* [EXERCISE PROMPT]:
Repeat the records below word for word.

* [INPUT DATA]:
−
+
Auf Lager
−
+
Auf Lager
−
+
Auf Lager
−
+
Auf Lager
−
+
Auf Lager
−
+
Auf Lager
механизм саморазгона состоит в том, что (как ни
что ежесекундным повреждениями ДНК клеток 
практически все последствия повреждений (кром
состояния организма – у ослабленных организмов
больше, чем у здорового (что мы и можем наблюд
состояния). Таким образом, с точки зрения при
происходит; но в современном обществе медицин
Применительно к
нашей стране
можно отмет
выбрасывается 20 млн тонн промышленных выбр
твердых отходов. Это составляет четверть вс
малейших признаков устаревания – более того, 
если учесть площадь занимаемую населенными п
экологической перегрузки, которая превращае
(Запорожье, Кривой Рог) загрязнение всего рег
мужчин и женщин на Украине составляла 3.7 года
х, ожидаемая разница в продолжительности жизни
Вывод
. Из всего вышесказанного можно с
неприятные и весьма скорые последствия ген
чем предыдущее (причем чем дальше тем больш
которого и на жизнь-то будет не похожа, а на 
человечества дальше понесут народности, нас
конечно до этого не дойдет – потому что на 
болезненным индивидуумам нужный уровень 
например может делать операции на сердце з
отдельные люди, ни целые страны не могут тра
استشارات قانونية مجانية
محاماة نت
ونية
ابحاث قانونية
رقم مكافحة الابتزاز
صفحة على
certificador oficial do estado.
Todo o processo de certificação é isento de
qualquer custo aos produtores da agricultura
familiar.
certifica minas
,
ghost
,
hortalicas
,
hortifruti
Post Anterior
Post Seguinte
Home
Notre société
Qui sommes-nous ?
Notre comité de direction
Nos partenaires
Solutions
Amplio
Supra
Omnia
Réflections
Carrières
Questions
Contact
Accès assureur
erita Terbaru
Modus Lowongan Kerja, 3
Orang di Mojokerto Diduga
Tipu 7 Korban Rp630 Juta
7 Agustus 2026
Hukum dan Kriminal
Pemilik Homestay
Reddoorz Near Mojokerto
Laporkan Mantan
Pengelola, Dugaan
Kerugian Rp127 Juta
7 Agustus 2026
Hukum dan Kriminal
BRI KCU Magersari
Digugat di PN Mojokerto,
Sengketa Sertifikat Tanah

* [RESULT FOR THIS TASK]:
−
+
Auf Lager
−
+
Auf Lager
−
+
Auf Lager
−
+
Auf Lager
−
+
Auf Lager
−
+
Auf Lager
механизм саморазгона состоит в том, что (как ни
что ежесекундным повреждениями ДНК клеток 
практически все последствия повреждений (кром
состояния организма – у ослабленных организмов
больше, чем у здорового (что мы и можем наблюд
состояния). Таким образом, с точки зрения при
происходит; но в современном обществе медицин
Применительно к
нашей стране
можно отмет
выбрасывается 20 млн тонн промышленных выбр
твердых отходов. Это составляет четверть вс
малейших признаков устаревания – более того, 
если учесть площадь занимаемую населенными п
экологической перегрузки, которая превращае
(Запорожье, Кривой Рог) загрязнение всего рег
мужчин и женщин на Украине составляла 3.7 года
х, ожидаемая разница в продолжительности жизни
Вывод
. Из всего вышесказанного можно с
неприятные и весьма скорые последствия ген
чем предыдущее (причем чем дальше тем больш
которого и на жизнь-то будет не похожа, а на 
человечества дальше понесут народности, нас
конечно до этого не дойдет – потому что на 
болезненным индивидуумам нужный уровень 
например может делать операции на сердце з
отдельные люди, ни целые страны не могут тра
استشارات قانونية مجانية
محاماة نت
ونية
ابحاث قانونية
رقم مكافحة الابتزاز
صفحة على
certificador oficial do estado.
Todo o processo de certificação é isento de
qualquer custo aos produtores da agricultura
familiar.
certifica minas
,
ghost
,
hortalicas
,
hortifruti
Post Anterior
Post Seguinte
Home
Notre société
Qui sommes-nous ?
Notre comité de direction
Nos partenaires
Solutions
Amplio
Supra
Omnia
Réflections
Carrières
Questions
Contact
Accès assureur
erita Terbaru
Modus Lowongan Kerja, 3
Orang di Mojokerto Diduga
Tipu 7 Korban Rp630 Juta
7 Agustus 2026
Hukum dan Kriminal
Pemilik Homestay
Reddoorz Near Mojokerto
Laporkan Mantan
Pengelola, Dugaan
Kerugian Rp127 Juta
7 Agustus 2026
Hukum dan Kriminal
BRI KCU Magersari
Digugat di PN Mojokerto,
Sengketa Sertifikat Tanah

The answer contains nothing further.